We all have heard the story, the unconscious college girl gets raped by the all-American swim team athlete. The more we hear about what happened the worse it gets, even when you think it can’t get worse. Now they say he took her picture as she lay unconscious, naked and sent them to his swim teammates. Why wasn’t there one young man in that group that had that tug of conscious that said, “this is wrong, I need to do something about this.” But there wasn’t one, not one. What is wrong with our world?
I can’t help but think what else would have happened to this young lady if it hadn’t been for her two heroes who happened to be riding by on their bikes and noticed something wasn’t right. They didn’t just ride on by, thinking it wasn’t their business, no, they knew something was wrong and stopped to see what they could do to help.

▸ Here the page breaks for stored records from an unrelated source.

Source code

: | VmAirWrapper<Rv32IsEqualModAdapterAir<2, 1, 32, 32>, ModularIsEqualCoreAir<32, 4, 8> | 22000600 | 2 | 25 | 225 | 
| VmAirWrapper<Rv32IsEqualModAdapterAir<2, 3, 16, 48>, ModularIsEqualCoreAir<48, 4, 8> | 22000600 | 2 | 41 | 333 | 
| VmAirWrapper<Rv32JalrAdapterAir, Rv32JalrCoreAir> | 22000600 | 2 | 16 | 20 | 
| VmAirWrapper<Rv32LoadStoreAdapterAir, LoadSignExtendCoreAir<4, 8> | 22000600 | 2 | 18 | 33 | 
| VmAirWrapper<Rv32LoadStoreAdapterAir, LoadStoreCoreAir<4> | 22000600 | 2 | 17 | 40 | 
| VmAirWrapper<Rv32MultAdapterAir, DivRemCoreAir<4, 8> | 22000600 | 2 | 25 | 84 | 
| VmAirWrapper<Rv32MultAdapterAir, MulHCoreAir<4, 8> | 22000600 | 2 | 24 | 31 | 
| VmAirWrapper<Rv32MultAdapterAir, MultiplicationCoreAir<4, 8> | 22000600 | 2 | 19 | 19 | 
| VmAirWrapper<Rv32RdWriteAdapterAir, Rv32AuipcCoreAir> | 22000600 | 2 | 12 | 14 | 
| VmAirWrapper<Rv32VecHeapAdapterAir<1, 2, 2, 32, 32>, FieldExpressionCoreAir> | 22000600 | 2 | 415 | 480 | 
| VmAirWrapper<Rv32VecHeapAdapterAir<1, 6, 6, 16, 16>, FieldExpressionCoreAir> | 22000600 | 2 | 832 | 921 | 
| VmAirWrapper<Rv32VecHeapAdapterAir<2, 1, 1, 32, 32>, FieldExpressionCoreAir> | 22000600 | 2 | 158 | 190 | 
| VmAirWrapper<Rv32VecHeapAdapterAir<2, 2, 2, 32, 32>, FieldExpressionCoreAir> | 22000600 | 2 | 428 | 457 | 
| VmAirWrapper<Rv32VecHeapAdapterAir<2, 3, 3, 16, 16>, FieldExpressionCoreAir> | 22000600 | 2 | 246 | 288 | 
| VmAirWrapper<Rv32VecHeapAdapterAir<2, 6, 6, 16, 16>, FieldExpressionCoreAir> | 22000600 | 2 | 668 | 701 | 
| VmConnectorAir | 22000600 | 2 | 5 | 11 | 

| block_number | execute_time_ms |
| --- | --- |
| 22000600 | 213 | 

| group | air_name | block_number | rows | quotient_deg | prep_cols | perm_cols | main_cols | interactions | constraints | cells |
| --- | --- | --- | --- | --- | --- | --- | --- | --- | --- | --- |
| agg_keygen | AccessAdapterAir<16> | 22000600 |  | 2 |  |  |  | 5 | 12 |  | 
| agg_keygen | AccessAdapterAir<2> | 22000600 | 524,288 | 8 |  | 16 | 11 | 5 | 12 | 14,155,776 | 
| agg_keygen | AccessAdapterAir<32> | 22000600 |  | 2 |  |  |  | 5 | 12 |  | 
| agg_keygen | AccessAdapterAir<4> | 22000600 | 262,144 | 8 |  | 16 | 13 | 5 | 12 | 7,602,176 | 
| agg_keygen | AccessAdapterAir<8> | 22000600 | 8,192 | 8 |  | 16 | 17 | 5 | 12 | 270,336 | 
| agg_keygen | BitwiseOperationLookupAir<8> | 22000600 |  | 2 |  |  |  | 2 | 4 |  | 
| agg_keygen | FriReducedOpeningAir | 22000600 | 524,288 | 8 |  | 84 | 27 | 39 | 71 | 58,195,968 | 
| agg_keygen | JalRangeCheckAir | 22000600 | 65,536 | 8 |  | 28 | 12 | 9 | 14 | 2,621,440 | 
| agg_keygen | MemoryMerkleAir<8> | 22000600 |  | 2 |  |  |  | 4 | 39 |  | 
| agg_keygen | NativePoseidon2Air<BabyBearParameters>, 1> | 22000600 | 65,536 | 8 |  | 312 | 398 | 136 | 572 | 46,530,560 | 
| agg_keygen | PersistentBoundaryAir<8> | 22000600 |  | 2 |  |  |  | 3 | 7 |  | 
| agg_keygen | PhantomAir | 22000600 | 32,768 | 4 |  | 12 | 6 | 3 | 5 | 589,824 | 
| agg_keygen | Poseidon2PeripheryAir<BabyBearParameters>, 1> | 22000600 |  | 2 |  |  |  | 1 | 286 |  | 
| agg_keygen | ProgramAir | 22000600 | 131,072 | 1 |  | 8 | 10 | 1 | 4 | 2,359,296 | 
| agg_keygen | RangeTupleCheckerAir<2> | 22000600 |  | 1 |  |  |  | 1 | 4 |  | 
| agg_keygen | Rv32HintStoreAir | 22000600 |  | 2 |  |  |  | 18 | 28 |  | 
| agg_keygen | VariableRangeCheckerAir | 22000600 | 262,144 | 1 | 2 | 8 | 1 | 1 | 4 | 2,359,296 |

Those two men have no idea what they did I don’t think. They not only stopped the rape of this girl, but they reaffirmed to many of us who have been raped, who lived this nightmare that there are men who don’t look the other way, they take action. If it wasn’t for these two heroes there might be a very different ending to this story.
The father of this rapist wrote a letter explaining away his sons actions and how he shouldn’t have to suffer for his 20 minutes of action. I pray he does not have any daughters and God help them if he does. This father has failed his son, as I believe his father failed him. Actions are taught, behaviors are learned, and ignorance must be hereditary. Boys will be boys. Well, what about boys being men? There was so much concern about the rapists future, his swimming career as an Olympic hopeful, etc. but there was not a word mentioned about the young lady who he raped, left laying unconscious in an alley and her future and how this would affect her.
Then his mother writes a letter complaining that she hasn’t been able to decorate their home since they got the phone call. I mean, isn’t that horrible for her, she hasn’t been able to hang pictures on the wall. My lord, her world must be ending. She also states that now her precious son will have to register as a Tier 3 sex offender, which means he is on the same level as a pedophile/child molester. There is no differentiation,” she wrote. “The public records will reflect a Tier 3 so people will wrongly assume he is a child molester. I fear for his lifelong safety.” Really lady? How about the fact your son raped someone and you fail to see the tragedy of that!
And then the rapist himself writes a letter, one excusing his actions to peer pressure, to his inexperience with alcohol, coming from a small town, his team captain had told him to have fun, that she said she wanted it. She gave a ‘positive response’ when he asked her if she was enjoying it. Even saying he knows he never raped anyone. Everyone else’s fault but his own.
Now I don’t have a psychology or law degree but I can even see that this family needs some major therapy and the judge sitting on the bench for this trial failed miserably, family counseling should have been mandatory!
But the one letter that was written that actually has a message is the one by the young lady who was the victim of Brock Turner and she did something that many rape victims do not get to do, she was able to look at him eye to eye and tell him everything she needed to say to him, and she did so with the strength of a bear. In a 12 page letter she laid it all out, not mincing words so that it was understood that she was not a mere little mouse, that though she was a victim of a violent crime and though it hurt her, it didn’t break her. She was a survivor and because of it she is now a hero to many, like me. In her own words I close this as she says it best:
‘And finally, to girls everywhere, I am with you. On nights when you feel alone, I am with you. When people doubt you or dismiss you, I am with you. I fought everyday for you. So never stop fighting, I believe you. Lighthouses don’t go running all over an island looking for boats to save; they just stand there shining. Although I can’t save every boat, I hope that by speaking today, you absorbed a small amount of light, a small knowing that you can’t be silenced, a small satisfaction that justice was served, a small assurance that we are getting somewhere, and a big, big knowing that you are important, unquestionably, you are untouchable, you are beautiful, you are to be valued, respected, undeniably, every minute of every day, you are powerful and nobody can take that away from you. To girls everywhere, I am with you. Thank you.’